> [Task objective]: Set down the first line below and each line after it, ending with the one that holds "17: (85, 172, 0.69)". Pictures do not belong in the copy.
Provided records START
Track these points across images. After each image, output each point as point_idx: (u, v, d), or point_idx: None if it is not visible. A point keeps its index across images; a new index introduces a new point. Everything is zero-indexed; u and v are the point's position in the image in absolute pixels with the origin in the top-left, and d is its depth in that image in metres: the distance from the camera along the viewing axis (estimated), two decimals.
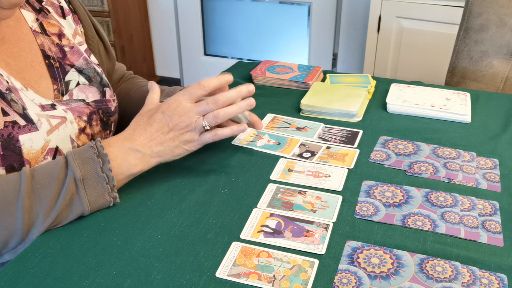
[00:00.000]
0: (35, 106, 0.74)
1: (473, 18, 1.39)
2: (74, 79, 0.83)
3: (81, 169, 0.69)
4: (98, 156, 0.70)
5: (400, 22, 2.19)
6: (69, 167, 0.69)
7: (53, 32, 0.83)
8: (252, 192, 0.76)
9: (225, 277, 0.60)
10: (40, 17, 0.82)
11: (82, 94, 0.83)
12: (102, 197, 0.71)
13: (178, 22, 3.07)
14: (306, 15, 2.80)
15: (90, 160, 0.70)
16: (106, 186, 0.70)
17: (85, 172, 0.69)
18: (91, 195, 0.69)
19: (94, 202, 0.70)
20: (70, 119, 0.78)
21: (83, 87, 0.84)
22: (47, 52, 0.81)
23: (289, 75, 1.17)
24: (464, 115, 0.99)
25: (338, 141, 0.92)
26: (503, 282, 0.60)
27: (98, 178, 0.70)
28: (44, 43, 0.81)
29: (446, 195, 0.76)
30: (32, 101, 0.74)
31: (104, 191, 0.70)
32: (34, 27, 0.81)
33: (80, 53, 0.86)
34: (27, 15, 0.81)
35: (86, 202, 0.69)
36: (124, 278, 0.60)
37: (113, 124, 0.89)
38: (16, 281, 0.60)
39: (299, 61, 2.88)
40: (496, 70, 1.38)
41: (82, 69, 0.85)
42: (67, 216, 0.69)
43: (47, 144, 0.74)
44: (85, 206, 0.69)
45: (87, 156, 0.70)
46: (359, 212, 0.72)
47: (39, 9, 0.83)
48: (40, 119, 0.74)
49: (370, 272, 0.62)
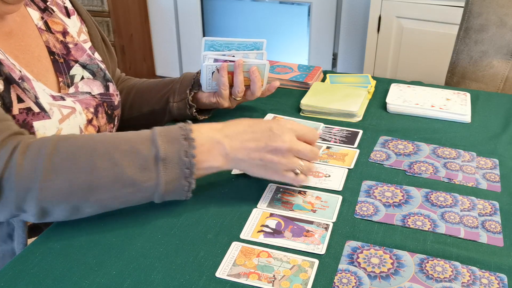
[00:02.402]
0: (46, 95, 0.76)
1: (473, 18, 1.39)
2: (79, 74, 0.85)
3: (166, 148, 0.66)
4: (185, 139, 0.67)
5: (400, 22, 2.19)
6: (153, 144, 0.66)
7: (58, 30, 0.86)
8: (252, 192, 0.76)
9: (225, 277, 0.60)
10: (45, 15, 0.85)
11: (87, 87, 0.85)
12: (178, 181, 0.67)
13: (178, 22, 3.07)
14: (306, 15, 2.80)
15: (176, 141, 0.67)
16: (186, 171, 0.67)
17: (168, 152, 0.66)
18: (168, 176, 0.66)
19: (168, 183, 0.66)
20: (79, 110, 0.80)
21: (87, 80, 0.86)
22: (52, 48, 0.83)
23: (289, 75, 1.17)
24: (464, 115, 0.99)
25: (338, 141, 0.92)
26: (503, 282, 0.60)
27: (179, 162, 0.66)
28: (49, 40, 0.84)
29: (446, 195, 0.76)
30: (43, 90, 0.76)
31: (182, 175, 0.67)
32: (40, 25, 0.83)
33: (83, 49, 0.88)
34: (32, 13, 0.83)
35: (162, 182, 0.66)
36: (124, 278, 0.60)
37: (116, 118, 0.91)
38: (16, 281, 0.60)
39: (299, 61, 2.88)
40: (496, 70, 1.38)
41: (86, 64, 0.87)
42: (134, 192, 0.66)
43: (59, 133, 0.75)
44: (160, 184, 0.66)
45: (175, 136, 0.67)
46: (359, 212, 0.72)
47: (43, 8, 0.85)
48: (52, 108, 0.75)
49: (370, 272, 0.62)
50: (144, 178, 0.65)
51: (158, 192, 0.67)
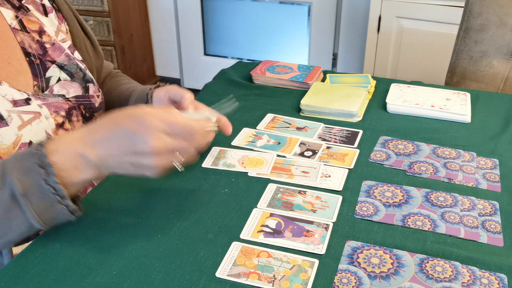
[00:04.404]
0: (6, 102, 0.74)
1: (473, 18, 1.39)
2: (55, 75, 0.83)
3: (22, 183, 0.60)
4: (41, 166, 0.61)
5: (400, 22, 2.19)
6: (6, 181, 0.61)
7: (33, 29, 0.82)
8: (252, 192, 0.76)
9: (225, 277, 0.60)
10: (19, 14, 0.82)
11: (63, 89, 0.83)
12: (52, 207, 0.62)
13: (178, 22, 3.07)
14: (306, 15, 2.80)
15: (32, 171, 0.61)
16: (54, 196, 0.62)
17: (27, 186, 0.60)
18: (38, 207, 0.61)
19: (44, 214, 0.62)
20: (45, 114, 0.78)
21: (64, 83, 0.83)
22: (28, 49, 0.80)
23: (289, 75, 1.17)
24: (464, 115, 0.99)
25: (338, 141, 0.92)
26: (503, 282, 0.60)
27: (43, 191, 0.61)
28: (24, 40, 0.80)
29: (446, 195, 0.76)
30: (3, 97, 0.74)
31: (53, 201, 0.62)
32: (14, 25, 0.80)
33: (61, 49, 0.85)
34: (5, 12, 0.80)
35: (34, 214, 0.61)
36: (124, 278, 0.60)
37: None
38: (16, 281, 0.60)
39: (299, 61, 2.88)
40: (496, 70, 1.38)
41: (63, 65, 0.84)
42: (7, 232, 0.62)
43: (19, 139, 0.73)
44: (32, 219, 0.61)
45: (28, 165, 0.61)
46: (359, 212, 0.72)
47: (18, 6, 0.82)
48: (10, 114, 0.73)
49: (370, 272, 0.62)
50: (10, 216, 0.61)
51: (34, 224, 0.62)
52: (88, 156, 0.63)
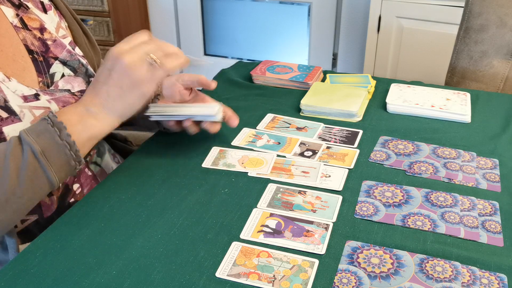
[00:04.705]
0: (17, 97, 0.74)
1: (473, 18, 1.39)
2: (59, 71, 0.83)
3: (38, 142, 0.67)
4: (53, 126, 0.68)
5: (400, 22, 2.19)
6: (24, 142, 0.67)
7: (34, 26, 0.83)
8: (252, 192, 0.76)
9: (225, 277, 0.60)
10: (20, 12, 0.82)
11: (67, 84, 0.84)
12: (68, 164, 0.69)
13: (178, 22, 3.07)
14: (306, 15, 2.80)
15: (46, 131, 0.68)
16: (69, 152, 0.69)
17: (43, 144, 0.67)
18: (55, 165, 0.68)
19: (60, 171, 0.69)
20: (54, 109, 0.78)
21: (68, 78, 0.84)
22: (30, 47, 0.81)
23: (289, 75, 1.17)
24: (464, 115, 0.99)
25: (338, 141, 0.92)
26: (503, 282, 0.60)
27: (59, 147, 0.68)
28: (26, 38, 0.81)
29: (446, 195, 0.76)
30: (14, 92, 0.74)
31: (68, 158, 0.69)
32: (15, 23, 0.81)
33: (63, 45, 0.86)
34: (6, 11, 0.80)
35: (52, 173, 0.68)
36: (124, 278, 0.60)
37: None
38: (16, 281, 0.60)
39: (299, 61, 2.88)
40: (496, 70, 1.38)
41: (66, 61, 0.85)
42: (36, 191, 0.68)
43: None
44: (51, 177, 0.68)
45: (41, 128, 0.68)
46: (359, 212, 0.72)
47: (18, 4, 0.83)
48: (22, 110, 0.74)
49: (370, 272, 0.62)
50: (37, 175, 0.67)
Provided records END
> [Written solution]:
Track these points across images. After each image, output each point as point_idx: (u, v, d), or point_idx: None if it is not visible. A point keeps its index across images; a new index introduces a new point. Everything is zero-indexed; u and v are the point's position in the image in absolute pixels with the origin in the top-left, and d is its depth in that image in metres: the distance from the camera along the viewing axis (estimated), two decimals.
[00:00.000]
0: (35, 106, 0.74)
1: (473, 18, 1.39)
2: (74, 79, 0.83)
3: (81, 169, 0.69)
4: (98, 156, 0.70)
5: (400, 22, 2.19)
6: (69, 167, 0.69)
7: (53, 32, 0.83)
8: (252, 192, 0.76)
9: (225, 277, 0.60)
10: (40, 17, 0.82)
11: (82, 94, 0.83)
12: (102, 197, 0.71)
13: (178, 22, 3.07)
14: (306, 15, 2.80)
15: (90, 160, 0.70)
16: (106, 186, 0.70)
17: (85, 172, 0.69)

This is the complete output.